Già la malavita. Il primo a tirarla in ballo fu il compianto scrittore ed ex calciatore Carlo Petrini, sulla scorta di modi di dire e di fare abbastanza diffusi negli anni in città che tendevano a gettare una spaventosa cortina fumogena sul nome stesso del calciatore. Di Bergamini non si poteva/doveva parlare perché dietro c’era la malavita. È così?
È stato facile per Carlo Pertini (Il calciatore suicidato, Edizioni Kaos, ndr) che stimo tantissimo per il lavoro fatto, dire che la colpa è della malavita, della ʼndrangheta. Certo tra borghesia e malavita esistono legami forti, inutile nasconderlo. Temo però che la borghesia utilizzi il mito della malavita e della ʼndrangheta come parafulmine e spaventapasseri: all’occorrenza quando bisogna distrarre l’attenzione dalle magagne vere si finisce per attribuire la colpa alla ʼndrangheta. La mistica della necessità di combattere un nemico comune, attraendo risorse, uomini e mezzi, finisce alla fine per scagionare dalle vere responsabilità che sono diffuse nell’intero arco sociale e non ascrivibili a nuclei separati di ladri, assassini, tangentisti, spacciatori.
Hai parlato soprattutto di ʼndrangheta.
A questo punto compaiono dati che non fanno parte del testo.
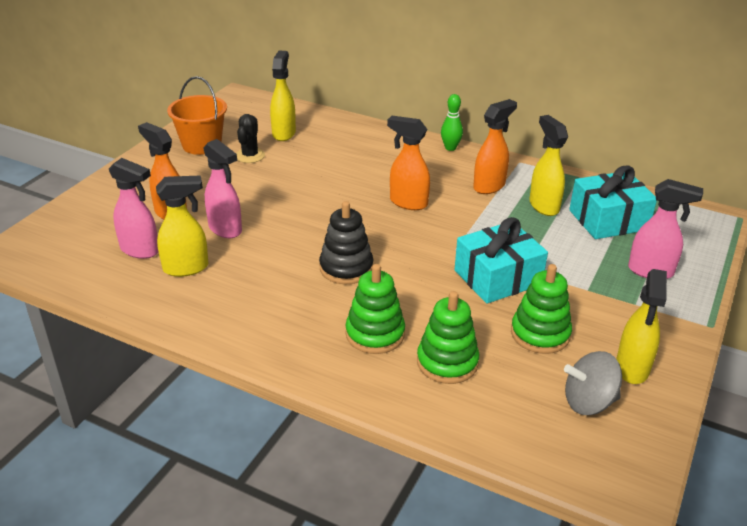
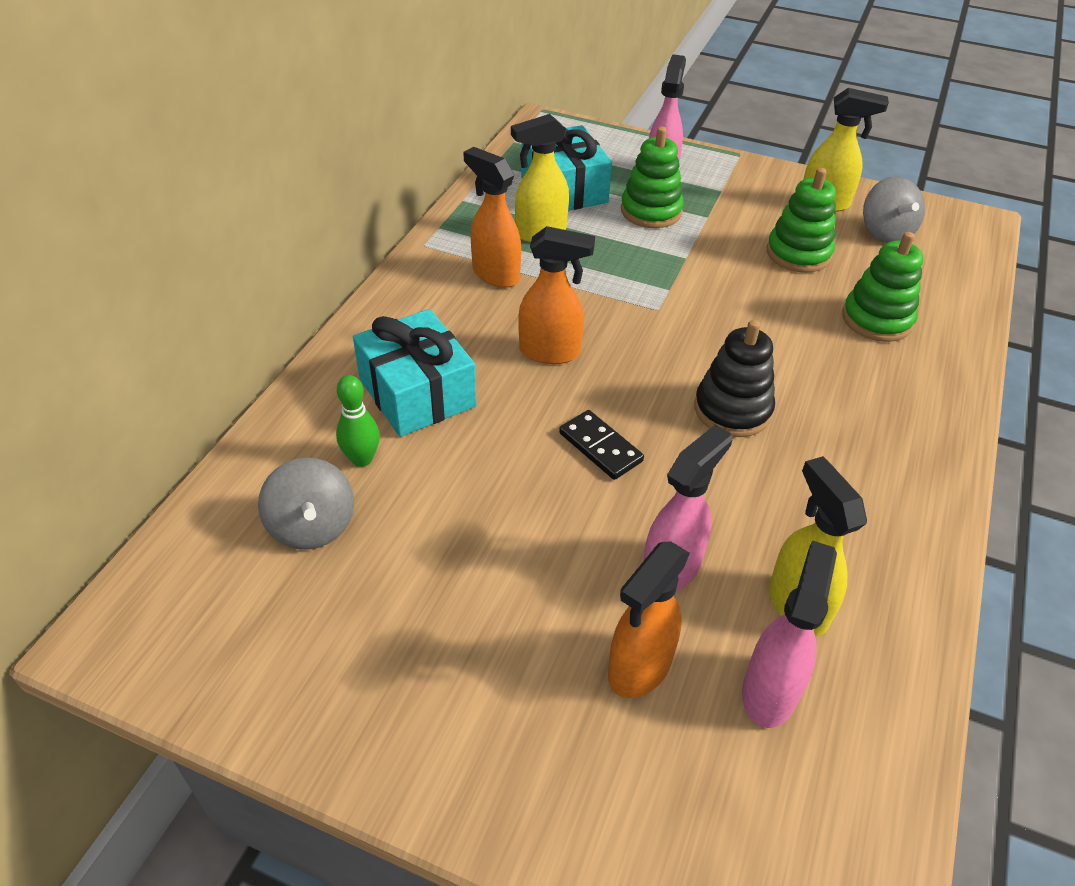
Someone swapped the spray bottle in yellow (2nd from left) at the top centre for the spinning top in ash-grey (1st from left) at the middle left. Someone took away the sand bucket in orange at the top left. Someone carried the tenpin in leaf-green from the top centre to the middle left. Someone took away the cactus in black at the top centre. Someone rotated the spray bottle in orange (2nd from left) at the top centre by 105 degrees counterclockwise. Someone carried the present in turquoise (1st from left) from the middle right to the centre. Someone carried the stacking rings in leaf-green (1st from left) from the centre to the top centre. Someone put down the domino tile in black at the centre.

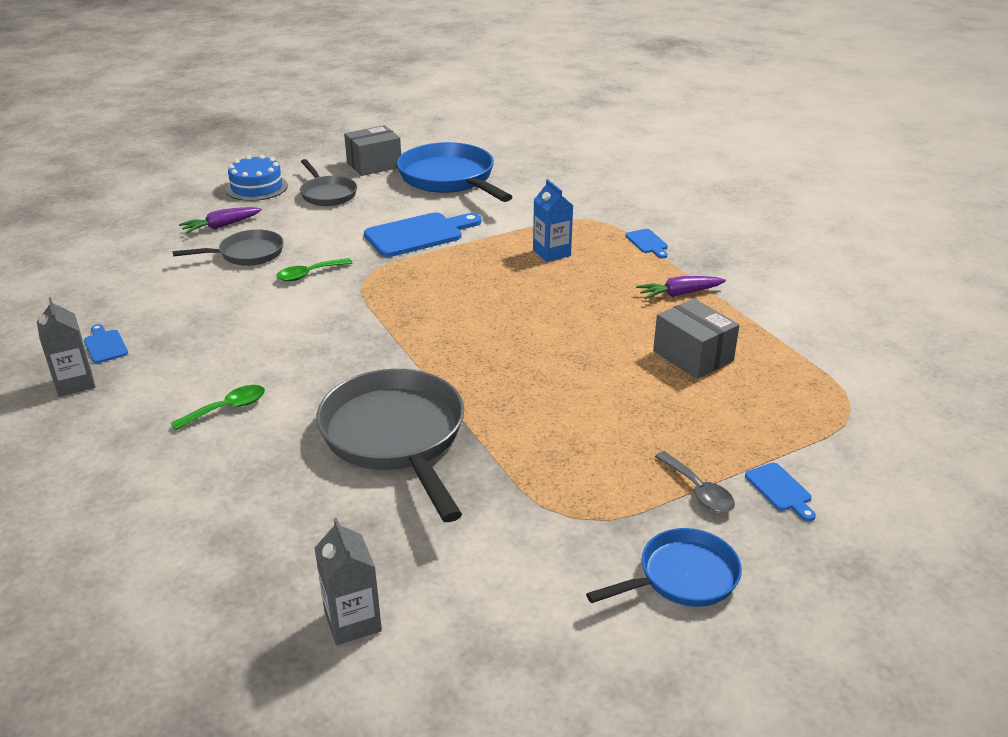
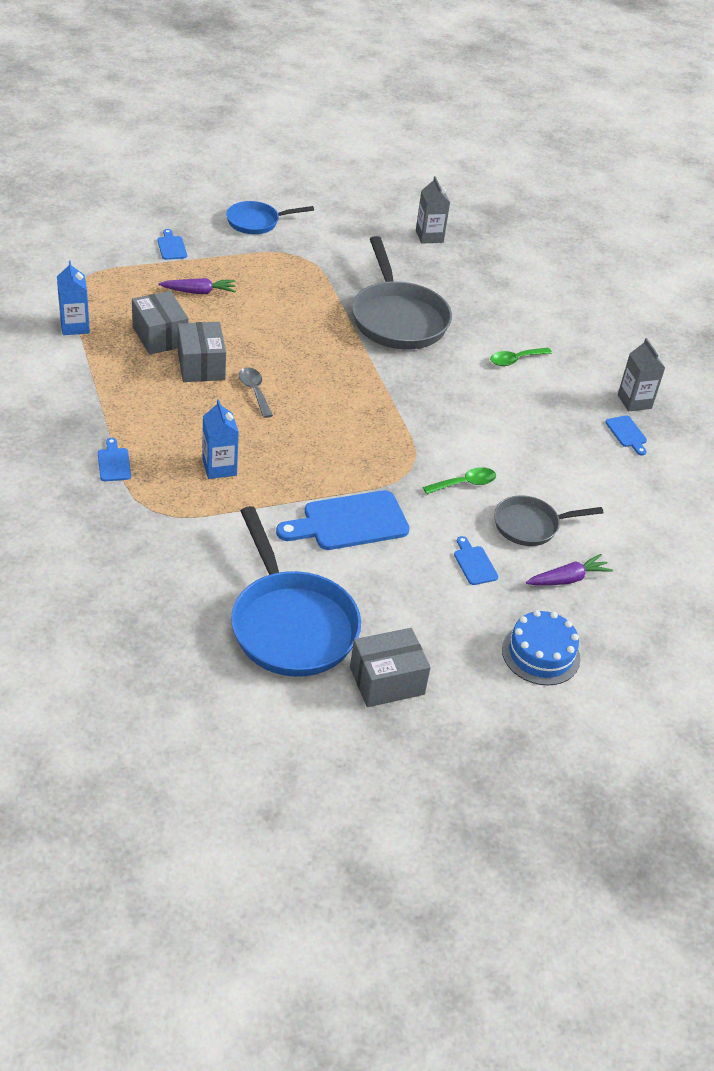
Someone took away the skillet in ash-grey (2nd from left) at the top left. Someone carried the toy carrot in royal purple (2nd from left in the first image) from the middle right to the top left. Someone carried the tablespoon in ash-grey from the middle right to the centre. Someone put down the carton in royal blue (1st from left) at the top left. Someone put down the parcel in ash-grey (2nd from left) at the top left. Someone put down the chopping board in royal blue (4th from left) at the middle right.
Un fenomeno, dunque, circoscritto alla sola Calabria?
Le inchieste giudiziarie dimostrano quando lurida sia la realtà nel nord Italia e nel resto dell’Europa, come la corruzione si annidi non solo in Calabria ma dappertutto e come i calabresi non siano i soli a esportarla. Però forse siamo noi i primi a subirla. Questa non è una difesa a oltranza della nostra realtà ma penso che la nostra realtà bisogna guardarla.
Bergamini è oggi una delle “bandiere” della Cosenza sportiva. Che ricordi conservi a 24 anni dalla sua scomparsa?
Denis rappresenta per me un tassello meraviglioso di un mosaico che ha accompagnato gli anni più belli della nostra vita: promozione, città in festa, sogni. Mi ricordo che un paio di volte gli sono saltato addosso abbracciandolo. Un mito nel senso puro del termine. Oggi i miti sono parole rubate e restituite, sono merci strappate all’immaginario collettivo. Denis invece era un mito umano.